The plot is entirely powered by the pedestrian selfishness of the characters. They’re cheaters, embittered schemers, pathetic losers, and sometimes even sympathetic sad sacks. There are sly digs at espionage thrillers, both with some unskilled cloak and dagger work and in the online dating rendezvous, in which blind dates meet in public, on park benches like spies out of some Graham Greene or John Le Carre novel. The machinery of government, the powerful and clever forces filling Bourne and Bond movies, are useless, clueless, operating on some stratum so far removed from our human level that, in the figure of J.K. Simmons, they can neither figure out what’s going on, nor manage to care.

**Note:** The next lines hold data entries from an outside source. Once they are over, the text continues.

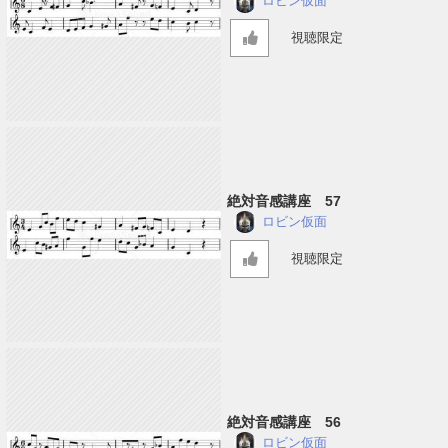
ロビン仮面
視聴限定
絶対音感講座 57
ロビン仮面
視聴限定
絶対音感講座 56
ロビン仮面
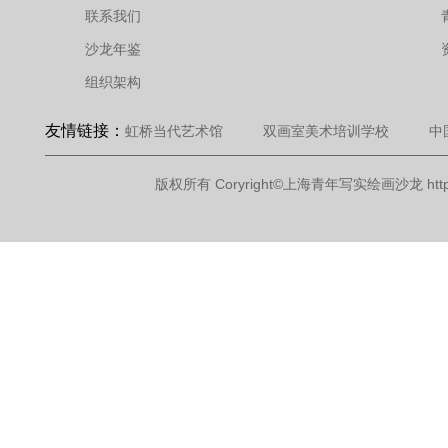
联系我们
沙龙年鉴
组织架构
友情链接：
虹桥当代艺术馆
双画室美术培训学校
中
版权所有 Coryright©上海青年写实绘画沙龙 http://www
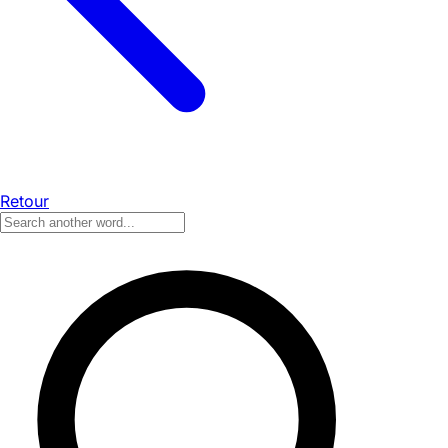
Retour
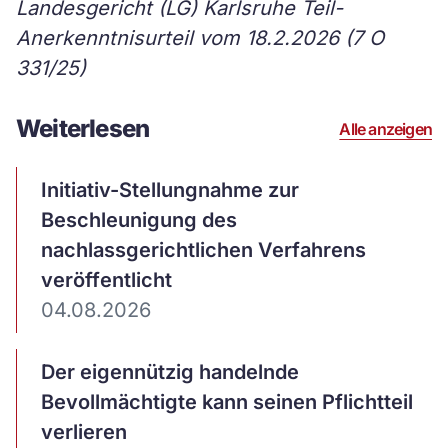
Landesgericht (LG) Karlsruhe Teil-
Anerkenntnisurteil vom 18.2.2026 (7 O
331/25)
Weiterlesen
Alle anzeigen
Artikel
Initiativ-Stellungnahme zur
ansehen
Beschleunigung des
nachlassgerichtlichen Verfahrens
veröffentlicht
04.08.2026
Artikel
Der eigennützig handelnde
ansehen
Bevollmächtigte kann seinen Pflichtteil
verlieren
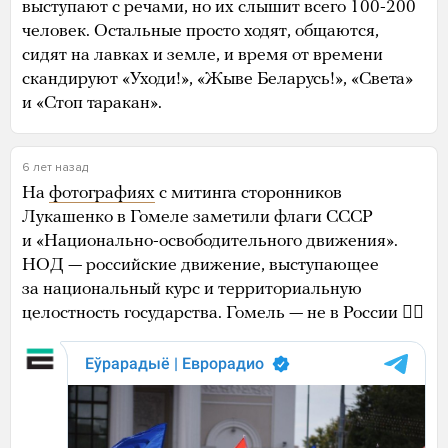
выступают с речами, но их слышит всего 100-200
человек. Остальные просто ходят, общаются,
сидят на лавках и земле, и время от времени
скандируют «Уходи!», «Жыве Беларусь!», «Света»
и «Стоп таракан».
6 лет назад
На
фотографиях
с митинга сторонников
Лукашенко в Гомеле заметили флаги СССР
и «Национально-освободительного движения».
НОД — российские движение, выступающее
за национальный курс и территориальную
целостность государства. Гомель — не в России 🤷‍♂️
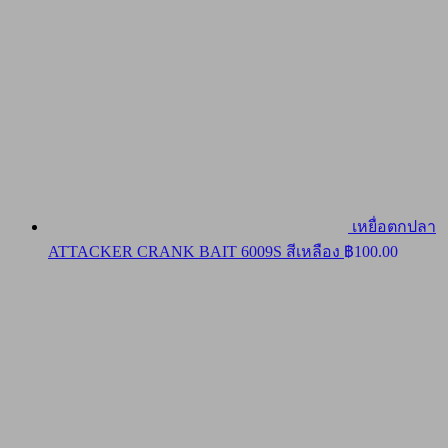
เหยื่อตกปลา
ATTACKER CRANK BAIT 6009S สีเหลือง
฿
100.00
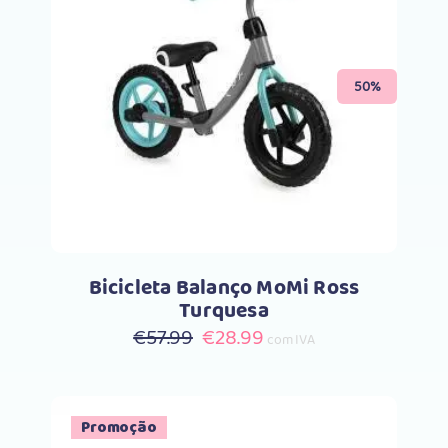
Comprar
50%
Bicicleta Balanço MoMi Ross
Turquesa
O
O
€
57.99
€
28.99
com IVA
preço
preço
original
atual
era:
é:
Promoção
€57.99.
€28.99.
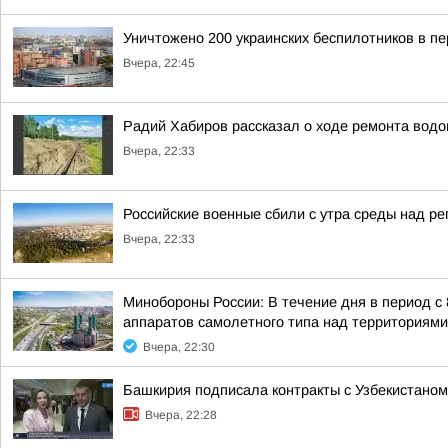
Уничтожено 200 украинских беспилотников в пе
Вчера, 22:45
Радий Хабиров рассказал о ходе ремонта водо
Вчера, 22:33
Российские военные сбили с утра среды над р
Вчера, 22:33
Минобороны России: В течение дня в период с
аппаратов самолетного типа над территориями 
Вчера, 22:30
Башкирия подписала контракты с Узбекистаном
Вчера, 22:28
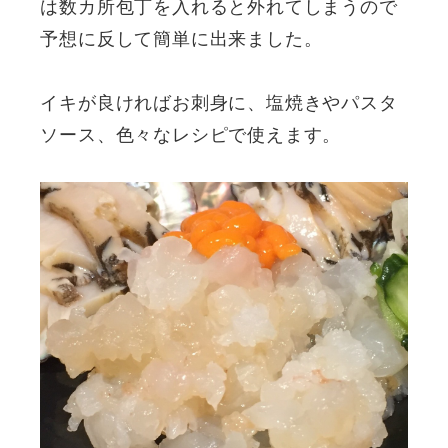
は数カ所包丁を入れると外れてしまうので
予想に反して簡単に出来ました。
イキが良ければお刺身に、塩焼きやパスタ
ソース、色々なレシピで使えます。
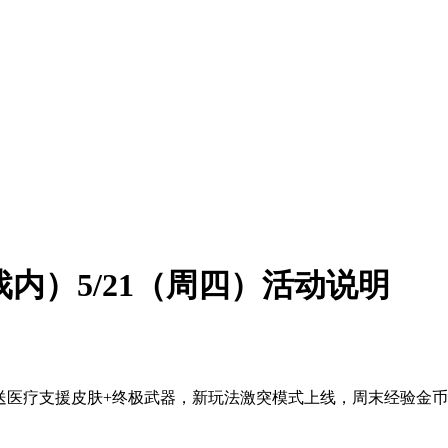
t》（游戏内）5/21（周四）活动说明
活动！28天登录送医疗支援皮肤+终极武器，新玩法激突模式上线，周末经验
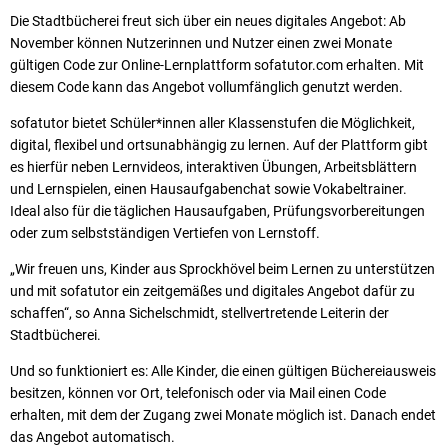
Die Stadtbücherei freut sich über ein neues digitales Angebot: Ab
November können Nutzerinnen und Nutzer einen zwei Monate
gültigen Code zur Online-Lernplattform sofatutor.com erhalten. Mit
diesem Code kann das Angebot vollumfänglich genutzt werden.
sofatutor bietet Schüler*innen aller Klassenstufen die Möglichkeit,
digital, flexibel und ortsunabhängig zu lernen. Auf der Plattform gibt
es hierfür neben Lernvideos, interaktiven Übungen, Arbeitsblättern
und Lernspielen, einen Hausaufgabenchat sowie Vokabeltrainer.
Ideal also für die täglichen Hausaufgaben, Prüfungsvorbereitungen
oder zum selbstständigen Vertiefen von Lernstoff.
„Wir freuen uns, Kinder aus Sprockhövel beim Lernen zu unterstützen
und mit sofatutor ein zeitgemäßes und digitales Angebot dafür zu
schaffen“, so Anna Sichelschmidt, stellvertretende Leiterin der
Stadtbücherei.
Und so funktioniert es: Alle Kinder, die einen gültigen Büchereiausweis
besitzen, können vor Ort, telefonisch oder via Mail einen Code
erhalten, mit dem der Zugang zwei Monate möglich ist. Danach endet
das Angebot automatisch.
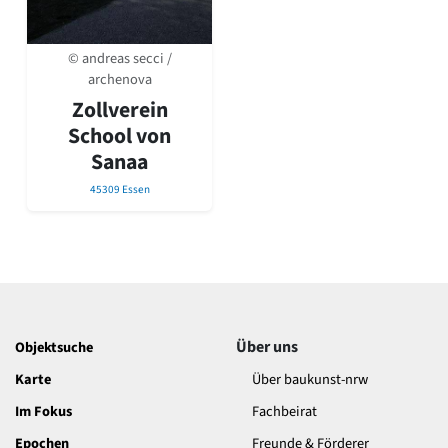
Romanik
Vorromanik
© andreas secci /
Römische Antike
archenova
Über uns
Zollverein
Über baukunst-nrw
School von
Fachbeirat
Sanaa
Freunde & Förderer
Kontakt
45309 Essen
Impressum
Datenschutz
Suchbegriff eingeben
Über uns
Objektsuche
Karte
Über baukunst-nrw
Im Fokus
Fachbeirat
Epochen
Freunde & Förderer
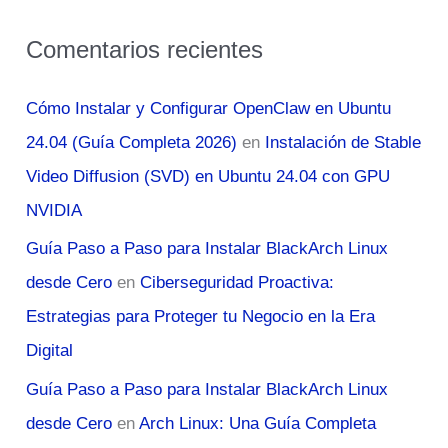
Comentarios recientes
Cómo Instalar y Configurar OpenClaw en Ubuntu
24.04 (Guía Completa 2026)
en
Instalación de Stable
Video Diffusion (SVD) en Ubuntu 24.04 con GPU
NVIDIA
Guía Paso a Paso para Instalar BlackArch Linux
desde Cero
en
Ciberseguridad Proactiva:
Estrategias para Proteger tu Negocio en la Era
Digital
Guía Paso a Paso para Instalar BlackArch Linux
desde Cero
en
Arch Linux: Una Guía Completa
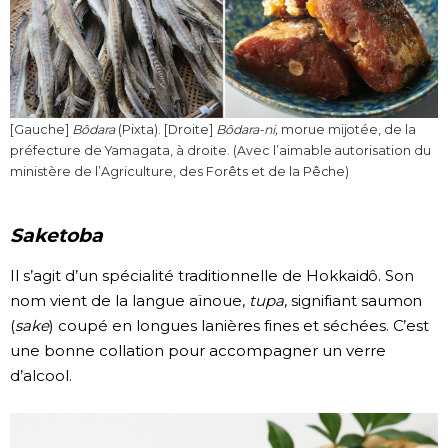
[Gauche]
Bôdara
(Pixta). [Droite]
Bôdara-ni,
morue mijotée, de la
préfecture de Yamagata, à droite. (Avec l’aimable autorisation du
ministère de l’Agriculture, des Forêts et de la Pêche)
Saketoba
Il s’agit d’un spécialité traditionnelle de Hokkaidô. Son
nom vient de la langue aïnoue,
tupa
, signifiant saumon
(
sake
) coupé en longues lanières fines et séchées. C’est
une bonne collation pour accompagner un verre
d’alcool.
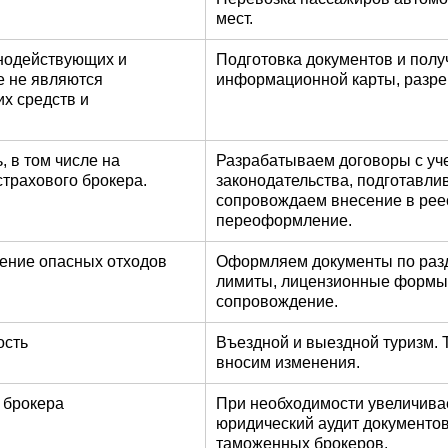
мест.
ьнодействующих и
Подготовка документов и полу
е не являются
информационной карты, разре
х средств и
, в том числе на
Разрабатываем договоры с уч
страхового брокера.
законодательства, подготавли
сопровождаем внесение в рее
переоформление.
ение опасных отходов
Оформляем документы по разд
лимиты, лицензионные формы 
сопровождение.
ость
Въездной и выездной туризм. 
вносим изменения.
 брокера
При необходимости увеличива
юридический аудит документов
таможенных брокеров.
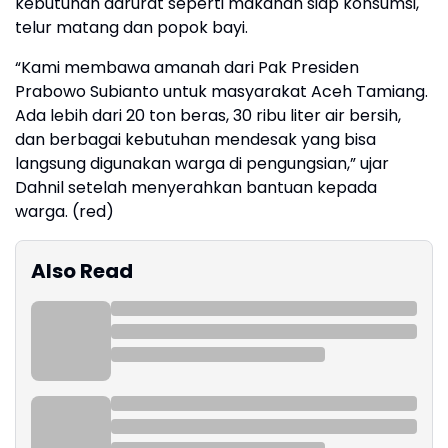
kebutuhan darurat seperti makanan siap konsumsi,
telur matang dan popok bayi.
“Kami membawa amanah dari Pak Presiden
Prabowo Subianto untuk masyarakat Aceh Tamiang.
Ada lebih dari 20 ton beras, 30 ribu liter air bersih,
dan berbagai kebutuhan mendesak yang bisa
langsung digunakan warga di pengungsian,” ujar
Dahnil setelah menyerahkan bantuan kepada
warga. (red)
Also Read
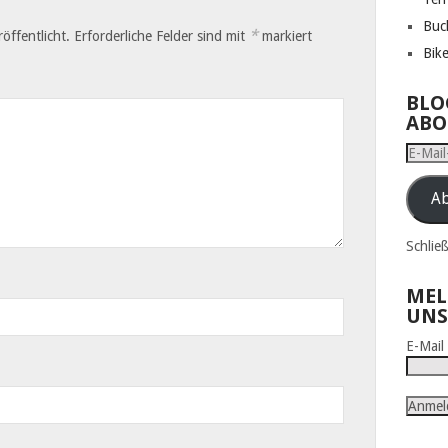
Buc
*
öffentlicht.
Erforderliche Felder sind mit
markiert
Bik
BLO
ABO
E-
Mail-
Adress
Ab
Schlie
MEL
UNS
E-Mai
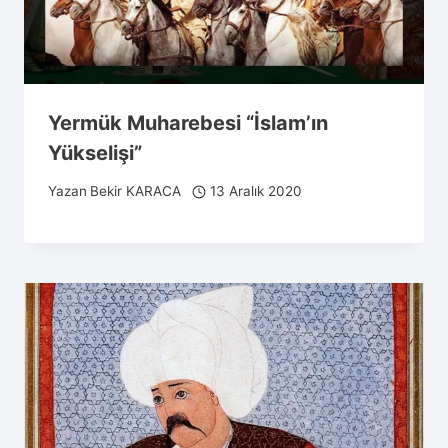
Yermük Muharebesi “İslam’ın
Yükselişi”
Yazan
Bekir KARACA
13 Aralık 2020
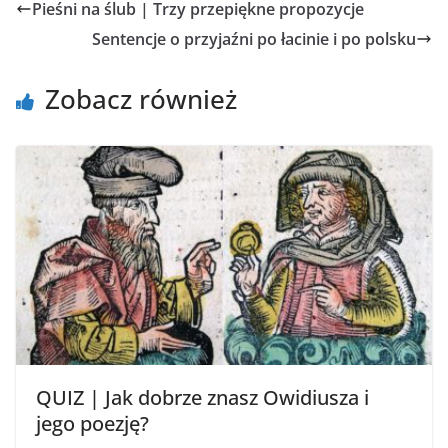
Pieśni na ślub | Trzy przepiękne propozycje
Sentencje o przyjaźni po łacinie i po polsku
Zobacz również
QUIZ | Jak dobrze znasz Owidiusza i
jego poezję?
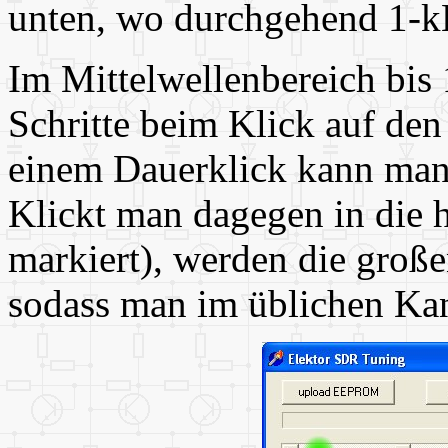
unten, wo durchgehend 1-k
Im Mittelwellenbereich bis
Schritte beim Klick auf de
einem Dauerklick kann man 
Klickt man dagegen in die h
markiert), werden die groß
sodass man im üblichen Kana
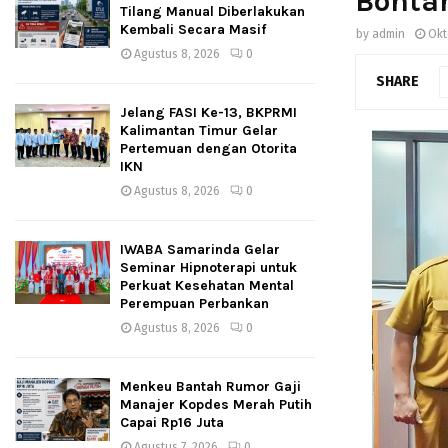
Bonta
Tilang Manual Diberlakukan
Kembali Secara Masif
by
admin
Okt
Agustus 8, 2026
0
SHARE
Jelang FASI Ke-13, BKPRMI
Kalimantan Timur Gelar
Pertemuan dengan Otorita
IKN
Agustus 8, 2026
0
IWABA Samarinda Gelar
Seminar Hipnoterapi untuk
Perkuat Kesehatan Mental
Perempuan Perbankan
Agustus 8, 2026
0
Menkeu Bantah Rumor Gaji
Manajer Kopdes Merah Putih
Capai Rp16 Juta
Agustus 7, 2026
0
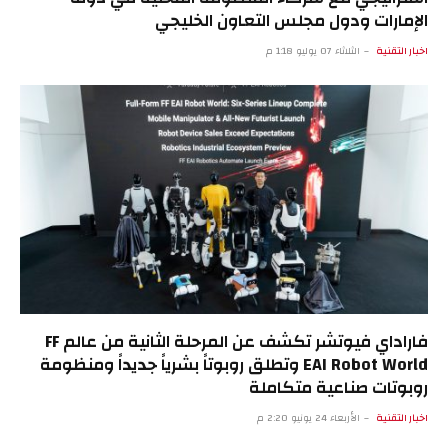
الإمارات ودول مجلس التعاون الخليجي
اخبار التقنية
الثلاثاء 07 يوليو 1:18 م
فاراداي فيوتشر تكشف عن المرحلة الثانية من عالم FF
EAI Robot World وتطلق روبوتاً بشرياً جديداً ومنظومة
روبوتات صناعية متكاملة
اخبار التقنية
الأربعاء 24 يونيو 2:20 م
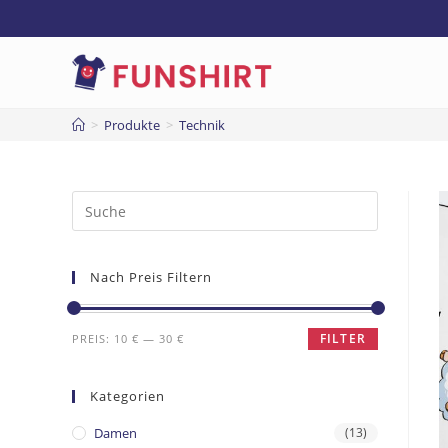
>
Produkte
>
Technik
Nach Preis Filtern
FILTER
PREIS:
10 €
—
30 €
Kategorien
Damen
(13)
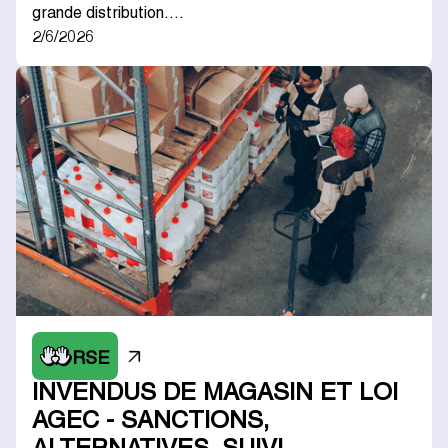
grande distribution.…
2/6/2026
RSE
INVENDUS DE MAGASIN ET LOI
AGEC - SANCTIONS,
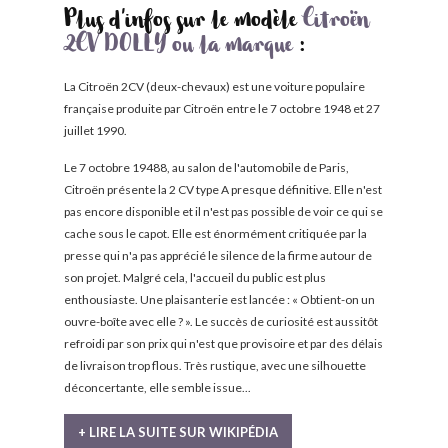
Plus d'infos sur le modèle
Citroën
2CV DOLLY ou la marque
:
La Citroën 2CV (deux-chevaux) est une voiture populaire
française produite par Citroën entre le 7 octobre 1948 et 27
juillet 1990.
Le 7 octobre 19488, au salon de l'automobile de Paris,
Citroën présente la 2 CV type A presque définitive. Elle n'est
pas encore disponible et il n'est pas possible de voir ce qui se
cache sous le capot. Elle est énormément critiquée par la
presse qui n'a pas apprécié le silence de la firme autour de
son projet. Malgré cela, l'accueil du public est plus
enthousiaste. Une plaisanterie est lancée : « Obtient-on un
ouvre-boîte avec elle ? ». Le succès de curiosité est aussitôt
refroidi par son prix qui n'est que provisoire et par des délais
de livraison trop flous. Très rustique, avec une silhouette
déconcertante, elle semble issue...
+ LIRE LA SUITE SUR WIKIPÉDIA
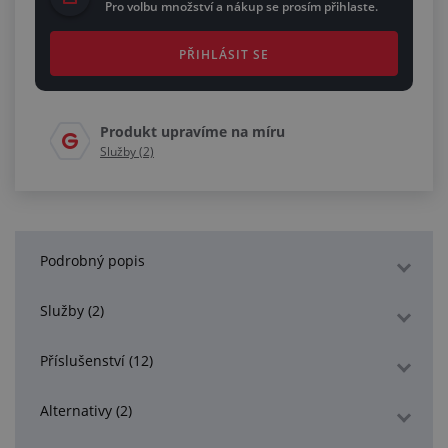
Pro volbu množství a nákup se prosím přihlaste.
PŘIHLÁSIT SE
Produkt upravíme na míru
Služby (2)
Podrobný popis
Služby (2)
Příslušenství (12)
Alternativy (2)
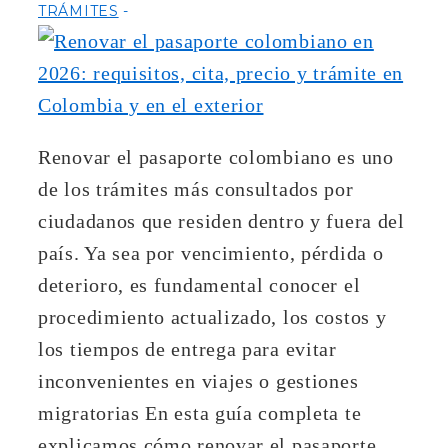
TRÁMITES
Renovar el pasaporte colombiano es uno
de los trámites más consultados por
ciudadanos que residen dentro y fuera del
país. Ya sea por vencimiento, pérdida o
deterioro, es fundamental conocer el
procedimiento actualizado, los costos y
los tiempos de entrega para evitar
inconvenientes en viajes o gestiones
migratorias En esta guía completa te
explicamos cómo renovar el pasaporte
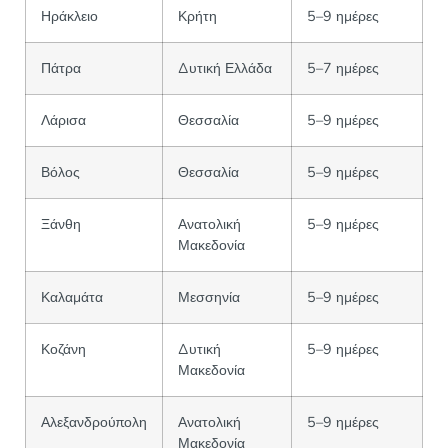
Ηράκλειο
Κρήτη
5–9 ημέρες
Πάτρα
Δυτική Ελλάδα
5–7 ημέρες
Λάρισα
Θεσσαλία
5–9 ημέρες
Βόλος
Θεσσαλία
5–9 ημέρες
Ξάνθη
Ανατολική
5–9 ημέρες
Μακεδονία
Καλαμάτα
Μεσσηνία
5–9 ημέρες
Κοζάνη
Δυτική
5–9 ημέρες
Μακεδονία
Αλεξανδρούπολη
Ανατολική
5–9 ημέρες
Μακεδονία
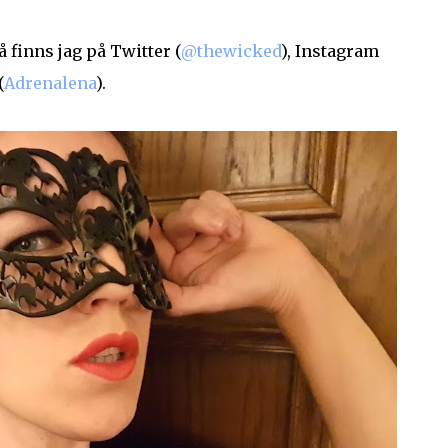
å finns jag på Twitter (
@thewicked
), Instagram
(
Adrenalena
).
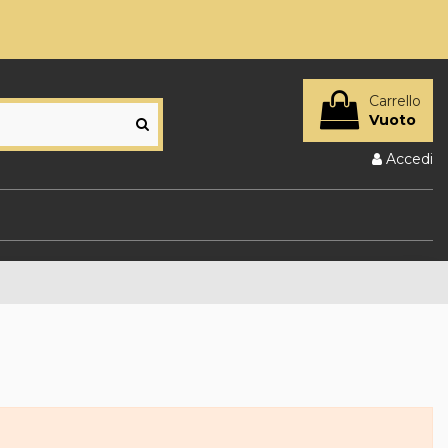
Carrello
Vuoto
Accedi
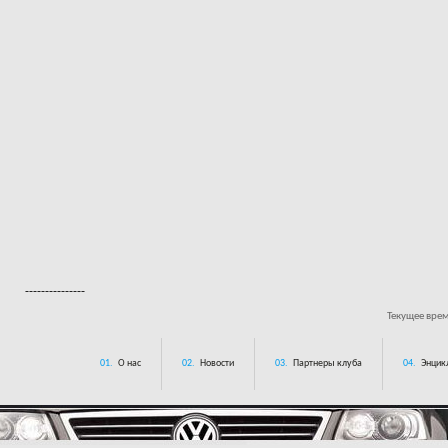
---------------
Текущее вре
01.
О нас
02.
Новости
03.
Партнеры клуба
04.
Энцик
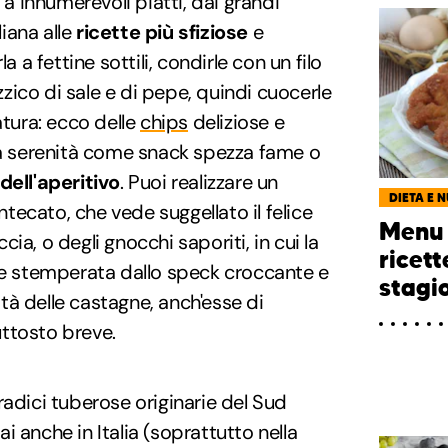
 a innumerevoli piatti, dai grandi
liana alle
ricette più sfiziose
e
a a fettine sottili, condirle con un filo
izzico di sale e di pepe, quindi cuocerle
atura: ecco delle
chips
deliziose e
tta serenità come snack spezza fame o
dell'aperitivo
. Puoi realizzare un
DIETA E 
ecato, che vede suggellato il felice
Menu 
ia, o degli gnocchi saporiti, in cui la
ricett
ene stemperata dallo speck croccante e
stagi
à delle castagne, anch'esse di
ttosto breve.
 radici tuberose originarie del Sud
 anche in Italia (soprattutto nella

The deadpan humor will be offputting for some. It’s dark, and this is not the wild comedy of Raising Arizona, nor the broader Dude-fueled laughs that abide in The Big Lebowski. There’s a touch of claustrophobic weirdness, without being as deeply insane as Barton Fink. Group it closer to The Hudsucker Proxy, if you’re a Coen aficionado.
The film entertains by combining broad acting, straight-faced absurdity and a willingness not to simplify plot or themes. After a summer of action excess, it’s the perfect gentle descent into autumn, both intelligent and slapstick-goofy. America’s best filmmaking team remain in solid form.